Ohio fares poorly and Michigan fares well in a small business group's latest national index of business friendliness.
Local entrepreneurs and business owners say they're not surprised, given high utility costs, high taxes, and lots of other things wrong in Ohio. Still, they say they are expanding, making money, and coping.
"We're somewhat fortunate in that we do business in both states," said Matthew Lewandowski, principal in the Toledo firm of Lewandowski Engineers. "I can tell you the industrial work in Michigan is just skyrocketing."
Michigan has been more aggressive in attracting business, but his firm has more work in Toledo, too, he said.
In the latest rankings in the Small Business Survival Index published by the Small Business & Entrepreneurial Council, in Washington, Ohio was unchanged at 40th among the states and Michigan moved up a notch to fifth from sixth most "business-friendly" state.
The index, compiled for 10 years, has 26 components, including taxes on income, sales, and property, as well as utility costs, crime rate, health-care regulations, and even the number of bureaucrats per 100 population (both Ohio and Michigan have about 5).
Many of Ohio's taxes are higher than Michigan's, a factor that contributed to the rankings. Raymond Keating, chief economist for the small business council, said Ohio has been in the bottom half of the "business-friendly" rankings for the entire decade, but Michigan has moved up.
The index, he explained, is to help state governments determine if they help or hinder small businesses, which collectively make up 99 percent of all businesses, employ about half of private-sector workers, and annually provide 60 to 80 percent of job growth.

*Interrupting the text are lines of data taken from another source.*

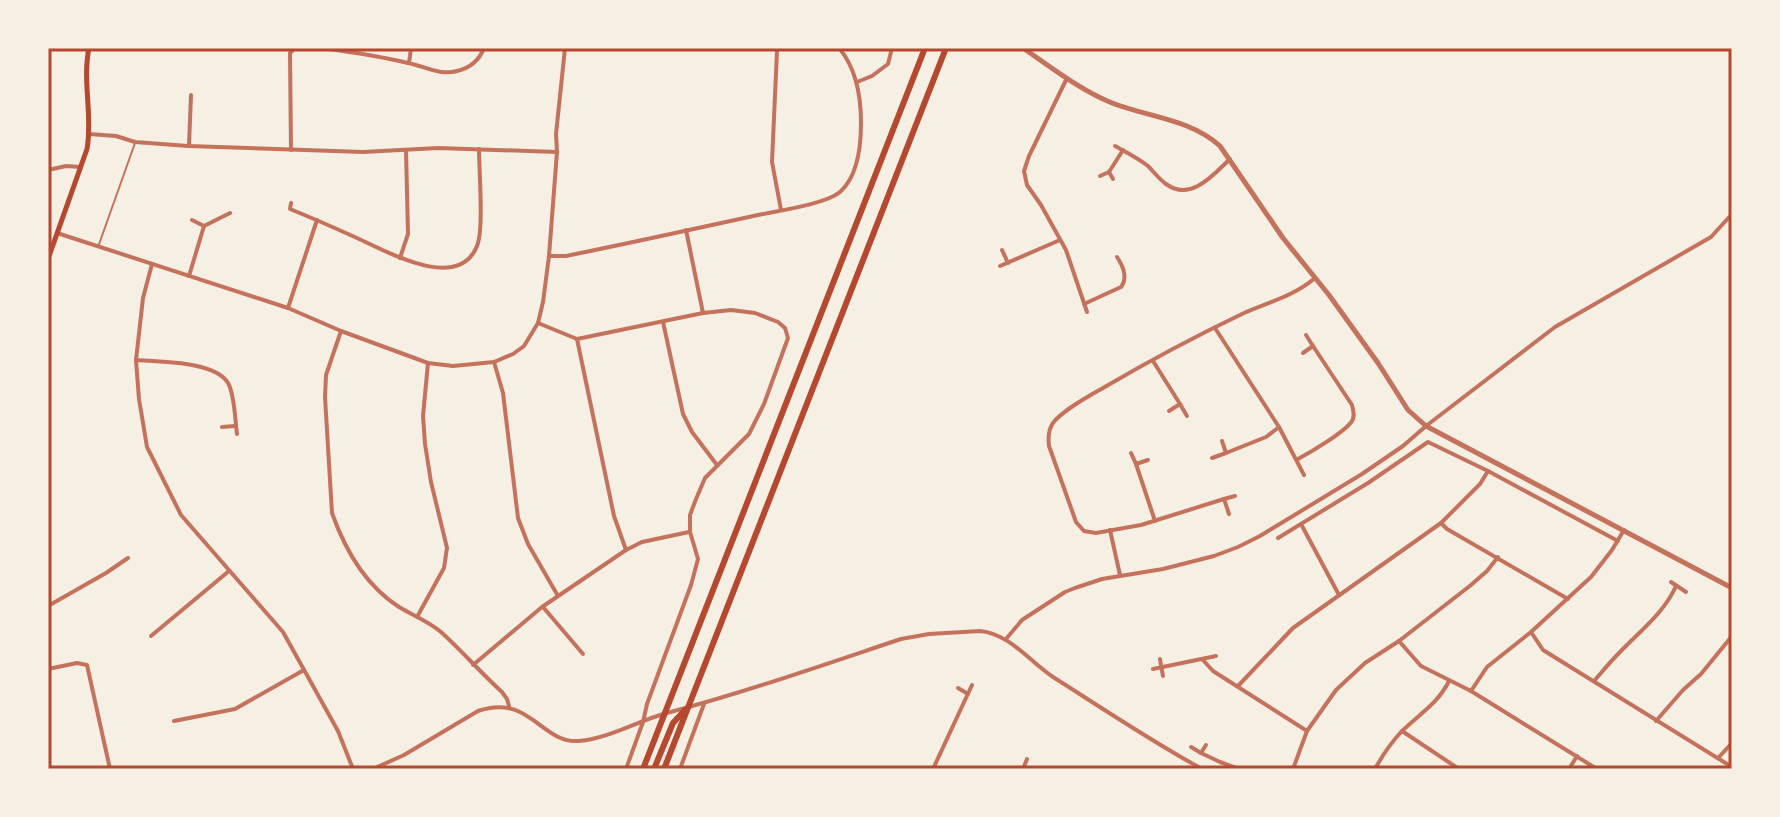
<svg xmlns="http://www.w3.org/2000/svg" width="1780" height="817" font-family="'Archivo Narrow',sans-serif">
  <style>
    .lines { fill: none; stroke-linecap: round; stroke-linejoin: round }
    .service { stroke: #c5725c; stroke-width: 2 }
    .minor { stroke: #c5725c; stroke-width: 4 }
    .tertiary { stroke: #c5725c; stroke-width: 5 }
    .secondary { stroke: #b5482f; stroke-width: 5 }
    .trunk { stroke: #b5482f; stroke-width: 6 }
    .neatline { fill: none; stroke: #b5482f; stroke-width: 3 }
  </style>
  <rect width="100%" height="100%" fill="#f6efe4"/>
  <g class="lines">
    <path class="service" d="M98 247 135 143"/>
    <g class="minor">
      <path d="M322 48C351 52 380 56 408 63 424 66 440 76 457 71 470 68 479 61 484 48"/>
      <path d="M779 48 777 51 772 162 781 210"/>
      <path d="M409 63 411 48"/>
      <path d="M1067 78 1029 156 1024 171 1027 185 1041 205 1066 250 1087 312"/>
      <path d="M857 82 872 76 888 64 892 48"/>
      <path d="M89 134 116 136 135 142 188 146 363 152 438 148 557 152"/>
      <path d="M189 145 191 95"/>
      <path d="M1115 146C1126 152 1138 158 1148 166 1154 172 1159 179 1166 184 1191 202 1213 175 1230 159"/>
      <path d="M291 150 290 53 295 48"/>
      <path d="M48 170 66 166 81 167"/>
      <path d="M1109 172 1123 150"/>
      <path d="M1100 176 1109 172 1113 179"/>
      <path d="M291 203 290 209C312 218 335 228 357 238 386 251 458 293 477 246 484 230 479 170 479 149"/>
      <path d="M192 220 204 226"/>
      <path d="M686 230 703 313"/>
      <path d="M57 233 288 308 341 331 428 363 453 366 494 362 513 354 524 346 538 323 543 302 549 256 557 152 556 134 565 48"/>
      <path d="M1002 250 1008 263"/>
      <path d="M549 256H566C630 243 694 229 758 215 777 211 826 204 840 192 858 176 861 145 861 123 861 97 856 68 839 48"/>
      <path d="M400 258 408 234 406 150"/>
      <path d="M152 264 143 298 136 360 139 399 147 447 181 515 283 632 338 731 353 769"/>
      <path d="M1000 266 1060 240"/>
      <path d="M189 276 204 226 230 213"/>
      <path d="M1084 304 1121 287C1128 278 1123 266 1117 257"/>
      <path d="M288 308 317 220"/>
      <path d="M663 322 683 414 692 432 717 465"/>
      <path d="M538 323 577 339 703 313 731 310 755 313 778 322 785 328 788 338 764 404 749 434 705 478 696 499 690 515V532L698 559 691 585 647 704 643 722 626 769"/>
      <path d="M1215 328 1279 427 1304 475"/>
      <path d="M341 331 326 375 325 397 332 513C345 550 365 585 399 607 412 615 428 621 441 632 462 651 481 673 502 692L507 699 509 706"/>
      <path d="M577 339 614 516 626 550"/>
      <path d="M1303 353 1313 346 1306 335"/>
      <path d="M136 360C160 362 215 361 228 383 235 395 235 421 237 434"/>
      <path d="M1153 361 1180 404"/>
      <path d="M494 362 503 393 518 518 528 544 558 596"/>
      <path d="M1169 411 1180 404 1187 416"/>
      <path d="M222 427 235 426"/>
      <path d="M1131 453 1136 464 1148 460"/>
      <path d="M1226 453 1266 437 1279 427"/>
      <path d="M1212 458 1226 453 1222 441"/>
      <path d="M1298 459C1309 453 1349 430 1353 419 1355 413 1353 411 1352 405L1313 346"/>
      <path d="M1136 464 1155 521"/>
      <path d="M1224 499 1141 525 1096 533 1084 531 1076 522 1049 446C1048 438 1048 430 1053 423 1063 410 1089 396 1103 388 1149 361 1196 336 1244 313 1269 302 1294 296 1315 278"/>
      <path d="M1229 514 1224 499 1235 496"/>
      <path d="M1441 523 1447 529 1568 599"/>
      <path d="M1301 524 1339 595"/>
      <path d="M1110 530 1120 575"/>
      <path d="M1278 538 1368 483 1428 442 1488 471 1618 541"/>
      <path d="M1671 582 1686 592"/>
      <path d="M48 606 106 573 128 558"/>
      <path d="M543 607 583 654"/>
      <path d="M417 617 444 568 447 548 431 482 425 444 423 416 428 363"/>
      <path d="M1531 632 1543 650 1732 767"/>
      <path d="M151 636 229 571"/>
      <path d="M1006 639 1022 620 1065 592 1075 588 1102 579 1163 569 1214 556 1238 547 1260 536 1362 474 1403 446 1426 426 1555 327 1711 237 1732 214"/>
      <path d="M1399 641 1421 666 1471 691 1597 769"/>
      <path d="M1160 659 1163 676"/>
      <path d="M1202 659 1213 671 1307 731"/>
      <path d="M473 665 542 607 626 550 642 542 689 532"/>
      <path d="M48 669 77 663 87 665 110 769"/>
      <path d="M1153 669 1216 656"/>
      <path d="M1594 681C1602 672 1610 662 1619 653 1640 631 1664 613 1676 586"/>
      <path d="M1238 686 1293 628 1441 523 1480 484 1488 471"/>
      <path d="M958 688 968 694"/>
      <path d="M1471 691 1487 667 1531 632 1591 577 1612 550 1624 530"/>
      <path d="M174 721 235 709 304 670"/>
      <path d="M1656 721 1683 690 1701 674 1732 636"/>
      <path d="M1402 731 1459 769"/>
      <path d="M1191 747 1201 753 1206 745"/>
      <path d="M1201 753 1220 762 1239 769"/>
      <path d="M1718 758 1732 743"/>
      <path d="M373 769 404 755 478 711C530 693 541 744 579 741 610 738 637 721 667 713 746 692 823 665 901 639L929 634 980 631C1010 634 1029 661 1053 677 1102 708 1151 741 1202 769"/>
      <path d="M680 769 704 704"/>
      <path d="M933 769 972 685"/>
      <path d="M1023 769 1027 759"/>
      <path d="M1293 769 1307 731 1336 690 1365 663 1399 641 1471 585 1487 571 1498 557"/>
      <path d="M1375 769C1382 756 1391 743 1401 732 1419 714 1437 705 1449 681"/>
      <path d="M1569 769 1577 756"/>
    </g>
    <path class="tertiary" d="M1023 48C1052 68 1080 90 1112 103 1148 117 1190 119 1220 146L1283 238 1329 295 1378 363 1408 410 1426 426 1732 588"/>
    <path class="secondary" d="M48 259 87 149C93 116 82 81 89 48"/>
    <g class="trunk">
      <path d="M643 769 925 48"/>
      <path d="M654 769 673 723 685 710"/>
      <path d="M664 769 946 48"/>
    </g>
  </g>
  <rect width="1780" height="817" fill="none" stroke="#f6efe4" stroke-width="100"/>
  <rect x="50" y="50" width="1680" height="717" class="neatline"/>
</svg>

"I'm having an off year, putting it nicely," said Randy Auslander, owner of Phil's TV on Sylvania Avenue in Toledo, "but this was the best October in 19 years. I don't know why, but I'm hoping it will continue."
His biggest gripe about Ohio's policies is "the state is not proceeding with collecting tax on Internet sales, and this is a huge problem for me. It essentially shuts down sales of small items [like] cameras, camcorders, etc. I can compete on price but not on sales tax."
So, he decided to sell merchandise on eBay, and now Internet sales top $14,000 monthly. He praised the state for improving its computer system, making reporting taxes easier and saving him time.
Karen Garner, president of Muir Graphics in Sylvania, said her firm recovered from the recession and now has nearly as much business as in the peak years of the late 1990s. The demise of many printing businesses in recent years helped her because it made skilled workers available, she said. But, she added, "Utilities are a large cost, especially electricity."
Seconding that notion is Romilio "Rome" Marinelli, owner of Rome Marinelli & Associates, a finance firm, and Rome Marinelli Motor Cars on Reynolds Road. "I paid an $805 electric bill last month for 4,000 square feet," he said.
But, in all, he's happy he went into business for himself nearly 20 years ago. "If I had listened to all the negatives, I would have packed my bags and gone back to Philadelphia," he said. "Somehow or other, you make it work."
Ohio's low ranking in such indexes, he said, hurts recruitment of businesses and jobs.
Bud Willson, Jr., chairman and chief executive of Willson Builders Inc. in Toledo, said Toledo's transportation system, at the nation's "crossroads," more than makes up for taxes and red tape.
"We're always busy and keep growing," he said
However, the state's workers' compensation is expensive and can punish a business for a single accident, he said.
Mr. Keating, of the small business council, said small businesses should realize that, given their numbers, they have more clout than they realize.
"They employ people, and when they make their voices heard, it's louder than most folks'," he said. "The key is to pick up the phone or e-mail elected officials."